Written problem 1: In the MDM text, rewrite the passage starting with "MDM, or Mobile" and going on through "and app restrictions.", swapping "devices" for "endpoints".
Written problem 2: Which compliance standards does the MDM text name for reporting?

Text:
+-------+
Picking the right Mobile Device Management (MDM) solution isn’t just a checklist exercise, it can make or break your IT operations, compliance posture, and employee productivity. A poorly chosen tool can leave you with gaps in security, frustrated end-users, and ballooning IT costs. The right one, however, will make onboarding seamless, secure your data, and save your team dozens of hours per month.
Here’s how to evaluate, compare, and select the right MDM, step by step, with examples and best practices to help you make a confident choice.
Table of Contents
What Exactly Is MDM (And Why Should You Care)?
MDM, or Mobile Device Management, is software that helps IT teams secure, monitor, and manage devices like smartphones, laptops, and tablets, whether they’re company-owned or part of a BYOD (Bring Your Own Device) program.
A solid MDM lets you:
- Enroll new devices remotely (no need for IT to touch every device).
- Enforce policies like encryption, passcodes, and app restrictions.
- Push apps and updates automatically, even across time zones.
- Remotely wipe or lock devices if lost or stolen.
- Generate compliance reports for GDPR, SOC 2, HIPAA, etc.
And increasingly, MDM is merging into broader UEM (Unified Endpoint Management), so you can manage not just phones but also laptops, desktops, and even IoT endpoints from one dashboard.
+-------+
Extracted information:
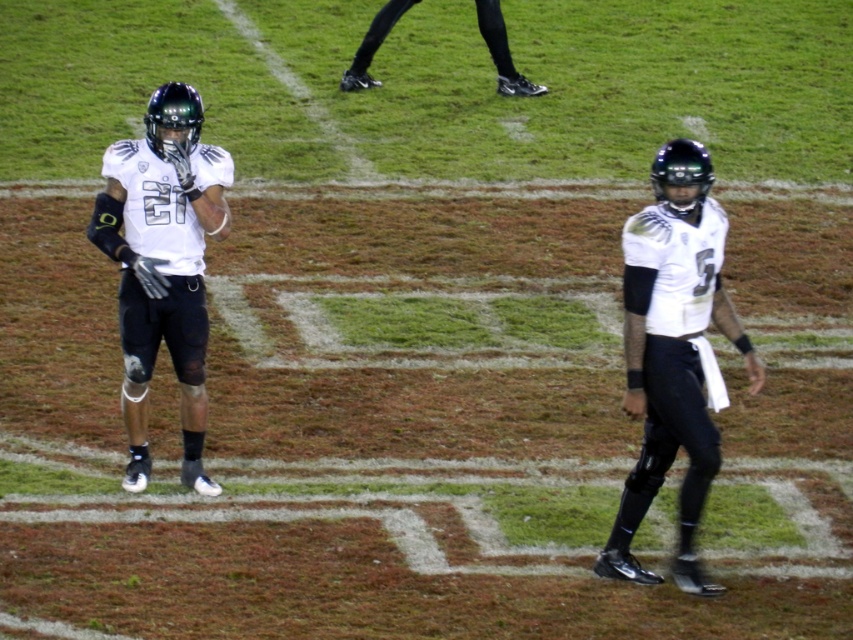
You are a sports analyst watching the game. You need to locate the white matte jersey at center on the field. According to the coordinates provided, where exactly would you find it?

The white matte jersey at center is located at point (672, 353) on the field.

You are a coach observing the football field. You notice the white matte jersey at center and the black synthetic shoe at upper center. Which object is located to the right side of the other?

The white matte jersey at center is positioned on the right side of black synthetic shoe at upper center.

You are a sports analyst observing the night football game. You notice the white matte jersey at center. Where is it positioned relative to the field markings?

The white matte jersey at center is located at point coordinates 0.553 on the x and 0.790 on the y axis, which places it in the central area of the field near the sideline.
+-------+
Finished answer 1:
MDM, or Mobile Device Management, is software that helps IT teams secure, monitor, and manage endpoints like smartphones, laptops, and tablets, whether they’re company-owned or part of a BYOD (Bring Your Own Device) program.
A solid MDM lets you:
- Enroll new endpoints remotely (no need for IT to touch every device).
- Enforce policies like encryption, passcodes, and app restrictions.

Finished answer 2: GDPR, SOC 2, HIPAA